Sunday, December 09, 2007

Unlearned Lessons

Test Tubes
More Failed Experients
One of the drawbacks of the daily developments in the HMCE data fiasco stories and the even more rapidly snowballing Labour funding scandal is the number of equally serious stories that haven't had quite the full prominence they should have as especially the TV media focuses on the more immediately politically gory.

The recent sorry tale of how far the country has fallen down international league tables for educational attainment in key areas highlights a scandal in comparison to which lost HMCE disks and dodgy donations pale into insignificance.

It is true that some of the statistics need to carry some limited health warning, but the scale of the slide is to vast to ignore, and it's also damn certain that the government will avoid any fully objective exercise in measuring our relative educational performance against our near neighbours like the plague. There are various fairly straightforward exercises that could be performed to properly and scientificually squash the idea that GSCEs are getting easiser and that A levels may be heading the same way, but it's a cast iron certainty that the government will fight to the last ditch to avoid any such investigation.

Their bleating response has been everything that we have come to expect from this increasingly discredited rudderless government. First prattle on about the inputs , that they've spent X billion and so forth, ignore how such spending may or may not have filtered through the system and move straight on to outputs, based on bare statistics on exam results fewer and fewer have any real faith in. At outouts, the story ends, the outcomes are ignored.

That we have high levels of illiteracy and innumeracy and that employers and universities complain that young people coming to them lack the skills of their predecessors, are dismissed as some form of false conciousness or due to other factors beyond the control of any government.

Look at issues like crime, and it's the same script.
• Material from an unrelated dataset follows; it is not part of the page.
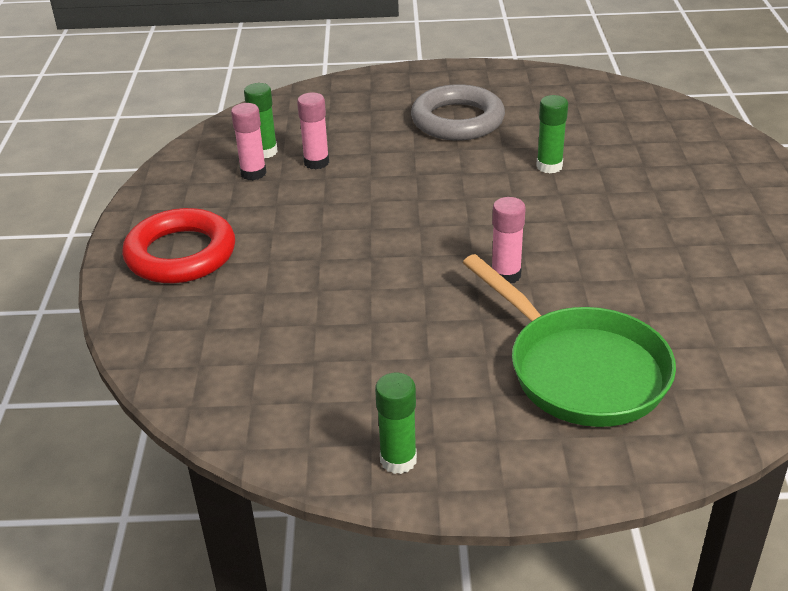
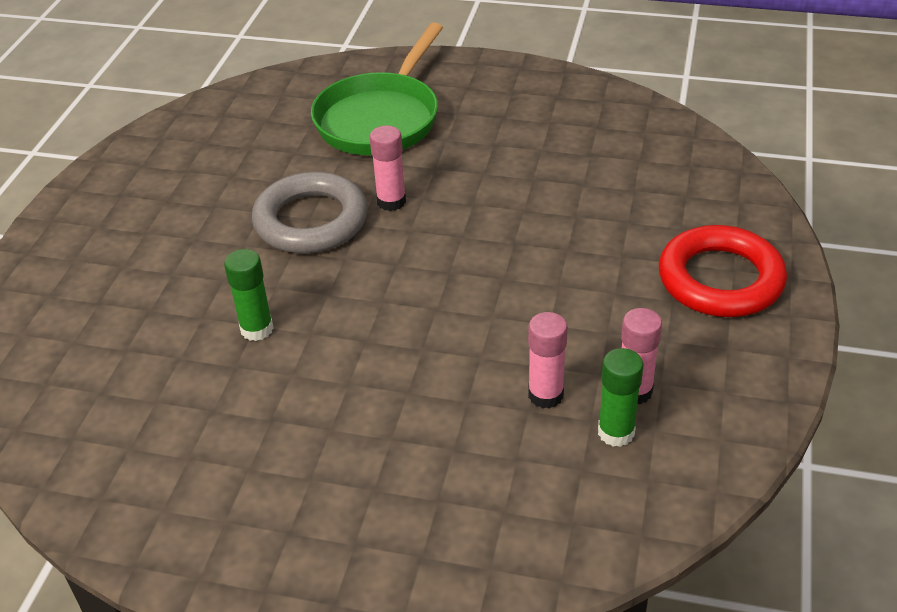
camera: 165 degrees left, 5 degrees up
(398, 460) = (541, 85): green glue stick -> none
(457, 120) = (320, 443): grey ring -> grey ring (311, 221)
(580, 370) = (381, 118): green pan -> green pan turned 135 degrees counterclockwise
Say that the government has spent an extra X billion, talk about selective crime statistics, dismiss people's very real feelings, based on their real experiences, that the streets are less civil and probably less safe places than in the past.

The international comparison tables at least did get some degree of airtime over a couple of days, but it's only one of a number of equally significant stories in the same vein in recent months, that should taken together should shake the confidence of those with the most unquestioning of naive beliefs that massive public spending is the sole or most important route to progress.

One that shocked, but did not surprise this time last week was from The Guardian, linking poor levels of participation in science in the state sector to the decline in support for individual science subjects rather than a single integrated science course. This common sense, pure and simple. It shows an understanding of the mindset of children at that age that this government is only just acquiring after they have done the damage.

I did physics and chemistry at 'O' level, but had no interest in biology as it is taught in school whatsoever, despite later going on to study biochemistry and genetics at university. Only the lowest of the four de facto streams studied combined science. Had I been forced to take combined science I would not only have performed poorly at the biology elements in which I was not interested, but would have been likely to be sufficiently demotivated to perform as well at the other two. It's been hard to find exact numbers taking different options in the current state sector, but the tone of nearly everything I've found on the Internet points to a sorry state of affairs. The 'theme based approach' seems to dominate too, in other words an excuse to make guiding students in their writing essay on climate change take the place of serious scientific education.

Giving kids as much choice as possible has to be a key to motivation, and motivation is a key to real performance. Society has a right to expect people to leave school literate and numerate otherwise they may become a burden on that society, for everything else people will, given a chance, tend to make the decisions that are right for them and find their own niche.

I was given pretty much a free hand on my 'O' level options, and I only really made one mistake, and on that I think I was conned. I took geography instead of history, and was horrified to find that the interesting physical geography with field trips to see ox-bow lakes and the like was to be replaced by worthy human geography focusing on the dilemmas facing Indian subsistence farmers in their choice of how to use cow dung, and some bloke called Mr Yagi who was having a tough time selling Tatami mats in modern Tokyo. Other than that though I came out pretty well from my experience of state education to that level.

I'm sure the money spent has had some positive effects in the last few years, but it's hard not to wonder how much of this benefit has been expended in order to compensate for poorly conceived educational theories that ignore the most important stakeholders in that education, the children themselves.